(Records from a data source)
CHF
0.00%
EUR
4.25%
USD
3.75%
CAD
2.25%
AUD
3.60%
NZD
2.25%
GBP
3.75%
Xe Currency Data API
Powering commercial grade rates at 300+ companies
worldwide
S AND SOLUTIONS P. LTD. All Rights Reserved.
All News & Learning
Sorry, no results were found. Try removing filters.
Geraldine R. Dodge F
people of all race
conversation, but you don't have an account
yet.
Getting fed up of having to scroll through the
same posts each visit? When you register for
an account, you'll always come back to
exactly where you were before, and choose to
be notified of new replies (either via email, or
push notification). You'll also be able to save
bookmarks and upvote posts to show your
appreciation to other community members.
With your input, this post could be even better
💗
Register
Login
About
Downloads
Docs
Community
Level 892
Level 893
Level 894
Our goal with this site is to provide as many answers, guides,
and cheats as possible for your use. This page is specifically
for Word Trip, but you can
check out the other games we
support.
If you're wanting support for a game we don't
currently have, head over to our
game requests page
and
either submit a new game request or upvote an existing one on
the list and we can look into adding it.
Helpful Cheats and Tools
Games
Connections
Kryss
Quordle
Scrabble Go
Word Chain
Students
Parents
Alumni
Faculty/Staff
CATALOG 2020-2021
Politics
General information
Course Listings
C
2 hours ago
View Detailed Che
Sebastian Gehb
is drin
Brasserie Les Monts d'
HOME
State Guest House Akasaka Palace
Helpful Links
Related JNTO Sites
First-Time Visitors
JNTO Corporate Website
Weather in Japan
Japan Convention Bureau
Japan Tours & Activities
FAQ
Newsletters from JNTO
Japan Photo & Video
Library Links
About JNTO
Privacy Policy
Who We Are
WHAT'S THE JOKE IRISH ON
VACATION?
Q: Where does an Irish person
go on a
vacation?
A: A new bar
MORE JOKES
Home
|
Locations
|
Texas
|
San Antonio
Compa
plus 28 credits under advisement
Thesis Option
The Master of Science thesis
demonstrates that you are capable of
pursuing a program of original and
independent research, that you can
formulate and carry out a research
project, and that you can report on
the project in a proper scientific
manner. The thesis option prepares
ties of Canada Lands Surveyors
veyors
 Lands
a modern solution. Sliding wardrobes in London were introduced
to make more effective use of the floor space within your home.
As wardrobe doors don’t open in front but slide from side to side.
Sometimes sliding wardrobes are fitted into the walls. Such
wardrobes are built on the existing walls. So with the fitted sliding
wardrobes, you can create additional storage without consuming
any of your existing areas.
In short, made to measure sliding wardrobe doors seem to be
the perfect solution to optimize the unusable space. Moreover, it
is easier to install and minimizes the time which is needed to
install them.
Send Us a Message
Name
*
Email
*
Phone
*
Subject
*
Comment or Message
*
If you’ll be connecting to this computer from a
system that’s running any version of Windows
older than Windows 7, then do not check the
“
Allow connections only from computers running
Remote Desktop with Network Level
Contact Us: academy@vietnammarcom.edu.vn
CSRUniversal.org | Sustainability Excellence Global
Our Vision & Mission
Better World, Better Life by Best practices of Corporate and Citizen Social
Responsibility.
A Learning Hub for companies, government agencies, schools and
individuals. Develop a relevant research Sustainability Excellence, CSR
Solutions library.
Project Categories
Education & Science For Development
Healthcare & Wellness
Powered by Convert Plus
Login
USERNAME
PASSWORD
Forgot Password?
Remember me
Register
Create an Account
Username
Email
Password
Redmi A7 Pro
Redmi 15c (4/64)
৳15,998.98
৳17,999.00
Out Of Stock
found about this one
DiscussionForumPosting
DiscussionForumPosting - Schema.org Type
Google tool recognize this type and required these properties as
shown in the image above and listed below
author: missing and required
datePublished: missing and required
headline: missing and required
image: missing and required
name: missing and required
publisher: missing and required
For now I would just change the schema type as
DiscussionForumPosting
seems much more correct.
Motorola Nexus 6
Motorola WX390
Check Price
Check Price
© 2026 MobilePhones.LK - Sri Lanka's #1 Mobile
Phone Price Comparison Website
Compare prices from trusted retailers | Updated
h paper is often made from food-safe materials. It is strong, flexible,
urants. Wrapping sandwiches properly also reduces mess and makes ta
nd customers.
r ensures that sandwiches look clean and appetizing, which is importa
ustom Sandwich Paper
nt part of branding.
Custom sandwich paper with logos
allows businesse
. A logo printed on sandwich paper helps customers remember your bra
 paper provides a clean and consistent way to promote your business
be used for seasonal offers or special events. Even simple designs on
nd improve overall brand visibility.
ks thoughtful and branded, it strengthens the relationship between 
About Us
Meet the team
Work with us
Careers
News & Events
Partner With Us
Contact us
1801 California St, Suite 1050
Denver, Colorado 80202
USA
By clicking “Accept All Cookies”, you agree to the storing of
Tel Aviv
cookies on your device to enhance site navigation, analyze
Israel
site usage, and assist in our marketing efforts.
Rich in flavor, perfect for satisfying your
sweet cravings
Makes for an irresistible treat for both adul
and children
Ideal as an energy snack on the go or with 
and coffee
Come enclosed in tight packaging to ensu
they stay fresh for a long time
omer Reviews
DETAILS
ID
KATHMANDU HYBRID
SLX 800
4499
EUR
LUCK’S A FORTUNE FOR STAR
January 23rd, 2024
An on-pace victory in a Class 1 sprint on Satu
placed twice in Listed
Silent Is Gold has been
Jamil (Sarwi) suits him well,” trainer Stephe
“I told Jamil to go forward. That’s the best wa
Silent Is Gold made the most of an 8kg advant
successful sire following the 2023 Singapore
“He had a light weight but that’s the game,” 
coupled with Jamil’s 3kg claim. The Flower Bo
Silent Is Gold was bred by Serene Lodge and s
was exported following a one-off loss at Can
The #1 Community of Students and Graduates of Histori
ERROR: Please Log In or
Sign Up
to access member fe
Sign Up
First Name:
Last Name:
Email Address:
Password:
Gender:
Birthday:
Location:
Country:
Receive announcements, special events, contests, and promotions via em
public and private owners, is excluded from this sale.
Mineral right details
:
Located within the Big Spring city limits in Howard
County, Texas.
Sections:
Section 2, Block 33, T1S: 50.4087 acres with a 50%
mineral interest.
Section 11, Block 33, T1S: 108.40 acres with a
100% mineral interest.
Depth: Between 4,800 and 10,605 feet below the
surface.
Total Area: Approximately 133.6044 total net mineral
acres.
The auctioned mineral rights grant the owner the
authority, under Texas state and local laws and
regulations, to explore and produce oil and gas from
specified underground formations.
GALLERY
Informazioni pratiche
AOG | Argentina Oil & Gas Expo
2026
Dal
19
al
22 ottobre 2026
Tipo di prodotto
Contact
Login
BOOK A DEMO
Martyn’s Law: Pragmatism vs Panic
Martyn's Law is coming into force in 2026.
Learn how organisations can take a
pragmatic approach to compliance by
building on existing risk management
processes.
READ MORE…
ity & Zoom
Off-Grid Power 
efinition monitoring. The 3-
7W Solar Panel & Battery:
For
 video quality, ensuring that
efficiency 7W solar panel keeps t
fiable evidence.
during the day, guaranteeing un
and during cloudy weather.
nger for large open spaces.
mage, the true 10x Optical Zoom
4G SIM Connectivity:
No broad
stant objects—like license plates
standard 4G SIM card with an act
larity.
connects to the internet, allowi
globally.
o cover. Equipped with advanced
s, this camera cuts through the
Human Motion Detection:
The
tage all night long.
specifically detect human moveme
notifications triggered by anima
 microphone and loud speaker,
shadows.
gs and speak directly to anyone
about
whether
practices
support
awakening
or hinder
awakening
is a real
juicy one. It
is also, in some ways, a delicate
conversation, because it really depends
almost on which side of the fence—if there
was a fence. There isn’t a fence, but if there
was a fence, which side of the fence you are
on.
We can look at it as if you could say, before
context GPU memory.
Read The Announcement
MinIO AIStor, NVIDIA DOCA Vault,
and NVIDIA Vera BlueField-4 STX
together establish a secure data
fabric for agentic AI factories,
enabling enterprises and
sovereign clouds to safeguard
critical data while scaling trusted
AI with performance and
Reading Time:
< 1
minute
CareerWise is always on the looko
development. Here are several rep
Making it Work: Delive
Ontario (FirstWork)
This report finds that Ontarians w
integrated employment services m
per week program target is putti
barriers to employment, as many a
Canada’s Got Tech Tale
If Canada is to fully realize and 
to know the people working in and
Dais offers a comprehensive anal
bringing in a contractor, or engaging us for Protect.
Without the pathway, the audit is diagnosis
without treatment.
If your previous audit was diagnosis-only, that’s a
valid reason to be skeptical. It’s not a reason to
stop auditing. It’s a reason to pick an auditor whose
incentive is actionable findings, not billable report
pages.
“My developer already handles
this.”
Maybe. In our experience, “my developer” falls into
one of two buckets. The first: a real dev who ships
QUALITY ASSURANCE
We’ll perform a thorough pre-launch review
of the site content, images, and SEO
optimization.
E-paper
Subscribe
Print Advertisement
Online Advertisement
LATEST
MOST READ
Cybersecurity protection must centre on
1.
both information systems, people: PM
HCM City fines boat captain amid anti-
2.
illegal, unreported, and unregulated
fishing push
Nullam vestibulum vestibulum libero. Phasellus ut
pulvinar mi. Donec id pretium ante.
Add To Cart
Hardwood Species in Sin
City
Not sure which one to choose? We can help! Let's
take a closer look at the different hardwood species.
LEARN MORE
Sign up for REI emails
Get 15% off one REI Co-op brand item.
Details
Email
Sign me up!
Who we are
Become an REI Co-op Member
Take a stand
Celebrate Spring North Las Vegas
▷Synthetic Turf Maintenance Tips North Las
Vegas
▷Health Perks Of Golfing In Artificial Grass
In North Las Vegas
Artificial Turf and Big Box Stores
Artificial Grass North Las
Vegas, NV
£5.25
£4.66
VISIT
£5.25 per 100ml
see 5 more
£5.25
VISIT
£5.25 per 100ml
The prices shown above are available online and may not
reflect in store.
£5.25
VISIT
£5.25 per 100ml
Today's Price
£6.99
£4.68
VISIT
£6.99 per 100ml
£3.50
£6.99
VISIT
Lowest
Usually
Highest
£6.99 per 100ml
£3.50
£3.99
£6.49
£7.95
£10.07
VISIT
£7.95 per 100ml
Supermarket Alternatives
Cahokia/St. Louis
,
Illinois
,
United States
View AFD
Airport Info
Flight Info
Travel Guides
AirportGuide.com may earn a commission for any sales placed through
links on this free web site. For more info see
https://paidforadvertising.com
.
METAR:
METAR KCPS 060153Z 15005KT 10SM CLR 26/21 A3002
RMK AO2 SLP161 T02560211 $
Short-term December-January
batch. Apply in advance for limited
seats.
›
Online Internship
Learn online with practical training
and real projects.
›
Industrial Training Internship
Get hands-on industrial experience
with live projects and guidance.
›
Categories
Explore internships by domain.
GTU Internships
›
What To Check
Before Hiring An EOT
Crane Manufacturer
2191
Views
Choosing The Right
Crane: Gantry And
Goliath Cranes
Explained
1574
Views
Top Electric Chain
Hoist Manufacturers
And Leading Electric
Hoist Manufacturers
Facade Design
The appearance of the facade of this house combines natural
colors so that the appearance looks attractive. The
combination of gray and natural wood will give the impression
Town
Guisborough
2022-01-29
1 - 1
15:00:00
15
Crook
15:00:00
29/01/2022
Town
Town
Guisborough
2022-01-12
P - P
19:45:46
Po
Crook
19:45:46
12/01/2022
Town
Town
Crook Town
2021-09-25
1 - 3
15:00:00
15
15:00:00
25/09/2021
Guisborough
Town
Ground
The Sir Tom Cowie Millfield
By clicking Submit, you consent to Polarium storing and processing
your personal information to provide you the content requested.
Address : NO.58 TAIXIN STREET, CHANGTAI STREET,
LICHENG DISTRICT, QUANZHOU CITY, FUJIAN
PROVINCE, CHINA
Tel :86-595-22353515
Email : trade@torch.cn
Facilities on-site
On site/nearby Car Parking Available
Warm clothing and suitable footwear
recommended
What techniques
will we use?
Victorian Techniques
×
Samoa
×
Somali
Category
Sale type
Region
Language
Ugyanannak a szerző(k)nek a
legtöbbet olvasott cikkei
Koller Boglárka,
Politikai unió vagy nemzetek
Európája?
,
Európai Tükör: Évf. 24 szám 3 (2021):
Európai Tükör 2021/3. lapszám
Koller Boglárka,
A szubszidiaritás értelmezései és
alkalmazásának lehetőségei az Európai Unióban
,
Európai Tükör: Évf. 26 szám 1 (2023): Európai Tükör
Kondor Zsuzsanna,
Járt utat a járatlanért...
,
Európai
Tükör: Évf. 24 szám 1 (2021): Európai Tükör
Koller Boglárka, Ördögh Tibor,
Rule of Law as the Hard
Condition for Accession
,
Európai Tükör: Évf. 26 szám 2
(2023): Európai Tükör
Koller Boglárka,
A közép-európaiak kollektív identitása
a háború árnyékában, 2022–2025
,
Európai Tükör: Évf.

*Task directions*. Above are the entries; repeat their lines exactly, from the first through the one that contains "Course Listings".

*Result below*.
CHF
0.00%
EUR
4.25%
USD
3.75%
CAD
2.25%
AUD
3.60%
NZD
2.25%
GBP
3.75%
Xe Currency Data API
Powering commercial grade rates at 300+ companies
worldwide
S AND SOLUTIONS P. LTD. All Rights Reserved.
All News & Learning
Sorry, no results were found. Try removing filters.
Geraldine R. Dodge F
people of all race
conversation, but you don't have an account
yet.
Getting fed up of having to scroll through the
same posts each visit? When you register for
an account, you'll always come back to
exactly where you were before, and choose to
be notified of new replies (either via email, or
push notification). You'll also be able to save
bookmarks and upvote posts to show your
appreciation to other community members.
With your input, this post could be even better
💗
Register
Login
About
Downloads
Docs
Community
Level 892
Level 893
Level 894
Our goal with this site is to provide as many answers, guides,
and cheats as possible for your use. This page is specifically
for Word Trip, but you can
check out the other games we
support.
If you're wanting support for a game we don't
currently have, head over to our
game requests page
and
either submit a new game request or upvote an existing one on
the list and we can look into adding it.
Helpful Cheats and Tools
Games
Connections
Kryss
Quordle
Scrabble Go
Word Chain
Students
Parents
Alumni
Faculty/Staff
CATALOG 2020-2021
Politics
General information
Course Listings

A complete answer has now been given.